Rackham has an ardently God-fearing brother, Henry, evoked with delicious whispery piety by Mark Gatiss (pictured below). He prowls the streets looking for prostitutes to save. Finding one, he tells her to cover up her body parts, because "the whole belongs to God". The wench retorts that, "My 'ole belongs to anybody who's got two shillings, sir." Must be open-mike comedy night at the Bull and Bush.

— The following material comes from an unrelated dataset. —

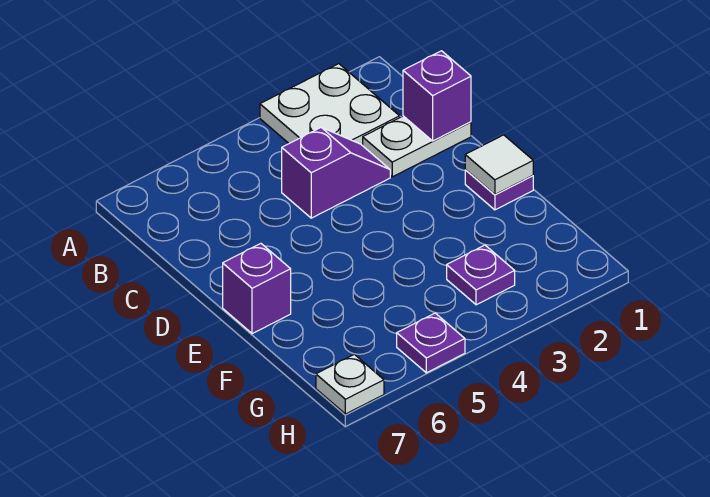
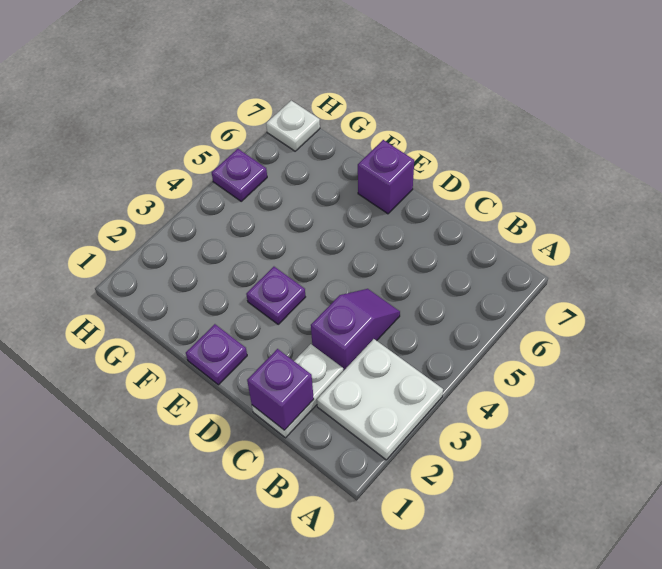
purple 1x2 slope [282,128,390,218] -> purple 1x2 slope turned to [311,289,400,371]
white 1x1 tile [465,135,533,195] -> none
purple 1x1 plate [447,245,515,305] -> purple 1x1 plate moved to [246,267,305,324]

Rackham is also burdened with a pale, pitiful wife called Agnes, constantly wracked by hallucinations and hysterical interludes. She's played like a tremulous porcelain ghost by Amanda Hale, and her condition is being exacerbated by the deplorable Doctor Curlew (Richard E Grant), who pays regular visits to her boudoir and fiddles about beneath her undergarments. Poisonous whispers of everything from Jane Eyre to Gaslight swirl unhealthily around the Rackham household.
It's Rackham's sexless marriage that drives him towards Sugar, but there's a neat role re-alignment when he discovers that she's even better read than he is, easily trumping his literary name-dropping (absurdly, Daddy Uncool Rackham has tried to get his hair cut like Matthew Arnold). She's even secretly writing a novel, for God's sake. If this all sounds achingly, archly postmodern, it is. And on the screen, at least, it's much less weighty and literary than it thinks it is. But it does have the makings of a rumbustious Gothic blockbuster.